Nor does this decision stumble into the thorny issues raised by the idea of licensing these marriages. There are non-trivial questions of how the tax, welfare, and immigration systems would handle a world where the state recognizes, as opposed to merely tolerates, polygamous and polyamorous unions. I dont think those issues are insurmountable, and I think a strong case for fully legal plural marriages can be made; but in this case, you dont need to make it. The state of Utah isnt being ordered to revamp its family law. It is being ordered to revamp its criminal code. It will now be both easier to combat genuine crimes and easier for nonviolent nonconformists to live their lives without fear of arrest. Thats two reasons to cheer the decision.
Marrying and giving in marriage is a very blatant sign of the end, is it not?
Plural homosexual marriages next, followed by Pedophile marriages, people marrying their pets and so on.
All of these will be ‘cheered’ by ‘reason’ too I’m sure.
And civil society collapses outright.
“because wickedness shall abound - the love of many, will grow cold” - Matthew 24:12
Yeah. Reason. Polygamy is sane public policy.
Reason. Oh yeah.
The extreme left are creating a backlash against themselves... one that is of Biblical Proportions... you wait and see.
“informal and contractual gay unions that have existed for decades”
This guy thinks the history of sodomites shacking up only extends “decades” into the past?
Polygamy has been widespread throughout history, including early Christianity. Charlemagne had three official wives and many concubines.
Homosexual marriage has never been practiced anywhere at anytime until now.
I’ve said that time after time over the years and have been attacked frequently.
Polygamy only puts the stamp of approval on man’s polymorphous sexual appetite. For instance, the idea of marrying a tree might make sense to someone with a sexual fascination for knot holes. Releasing the constraints of the male libido has never been a good idea for society.
Silver lining has been pointed out before, no more more inheritance taxes when pleural marriages in name only occur with parents and children.
Remember when they used to say it wasn’t about polygamy and boys using girls bathrooms? That these were scare tactics?
Legalization of prostitution, bestiality, and lowering of consent laws are next folks. The society is beyond sick and getting worse.
If the law allows polygamy, then the law should also allow each additional spouse to be a tax deduction.
So, one would then expect people to enter into fake marriages strictly for tax reasons.
If the slope isn’t slippery enough, throw some grease on it.
I don’t consider this ruling “a big win” for polygamists regardless of the hype.
The case was not about polygamy, but bigamy.

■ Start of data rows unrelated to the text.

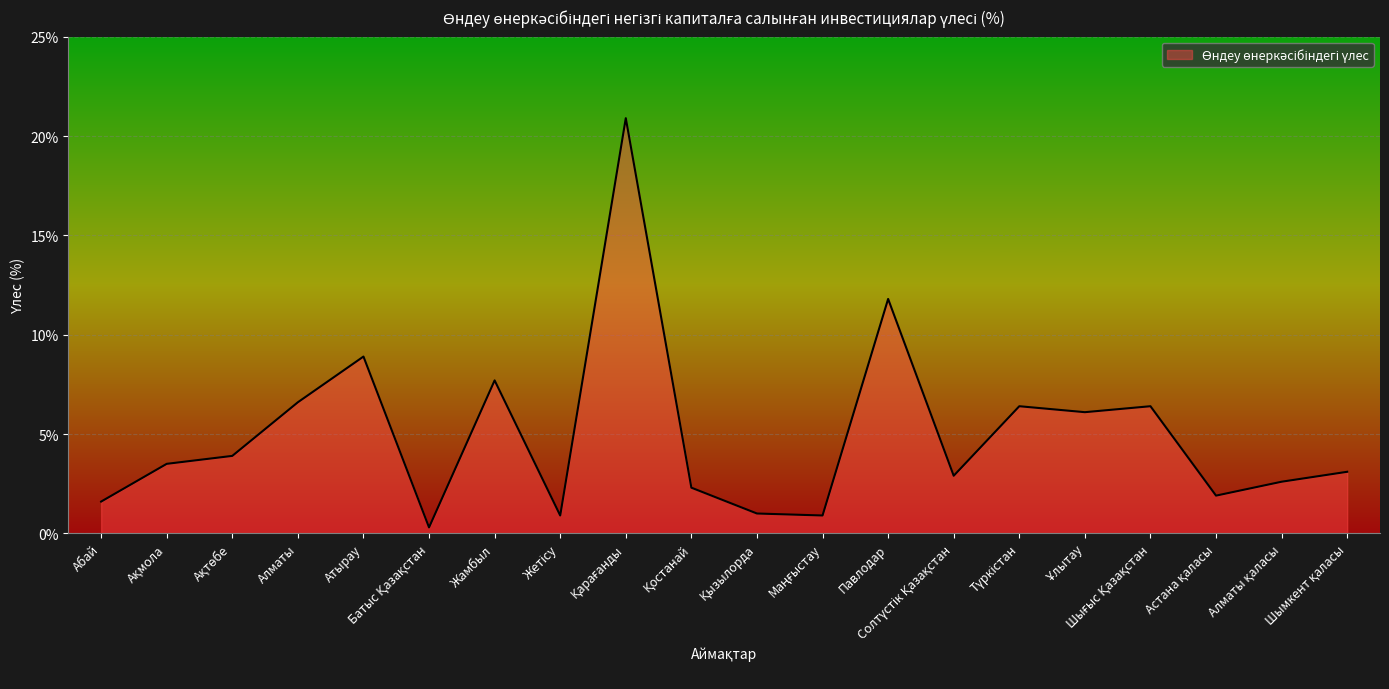

Where is the data nearest to the value 10?

Атырау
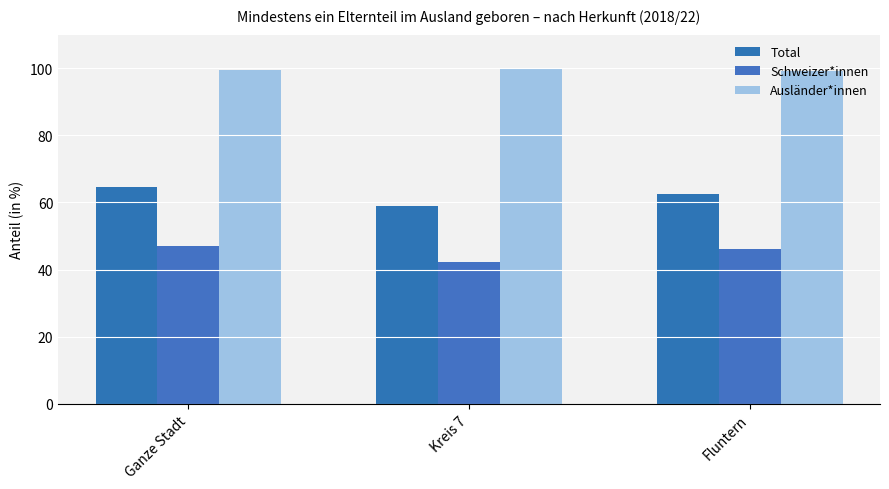

Which series changed the most between Ganze Stadt and Fluntern?

Total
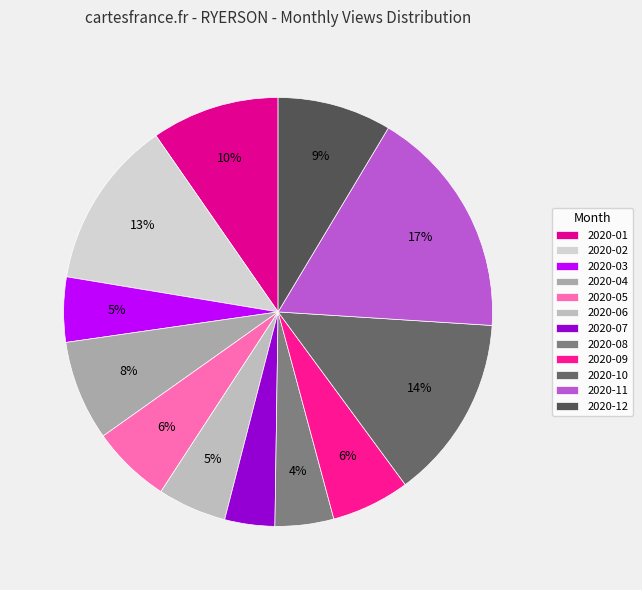

Which category has the biggest portion of the pie?

2020-11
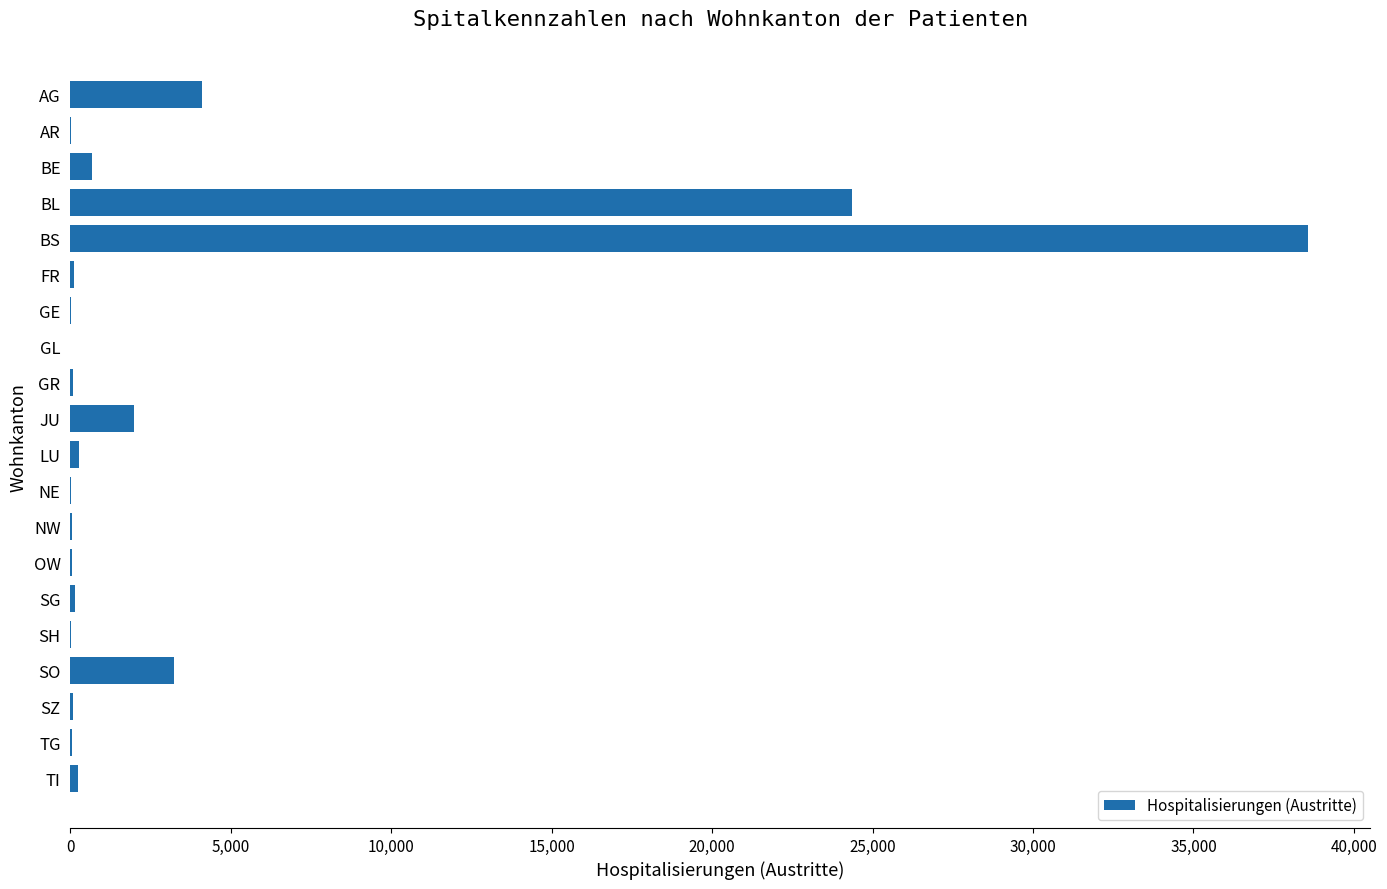

The chart shows a value of 38585 at BS. True or false?

True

In bigamy, when the bigamist cohabits with another, they’re doing it in a different location and w/o knowledge of wife #1.
Since wife #1 is living w/the group, and not somewhere else, there’s no bigamy going on.
Heck yeah—in Jerry Springer’s Amerika a fella ought be able to divorce his wife and marry his TV set—or his favorite dog.But this is NOT the nation established in 1776
actually, let's ditch the tax code that dictates public policy instead. In fact, marriage is supposed to be a religious union. Gov't should have nothing to say in the matter, and the law should recognize such. Civil unions are for contractual obligations.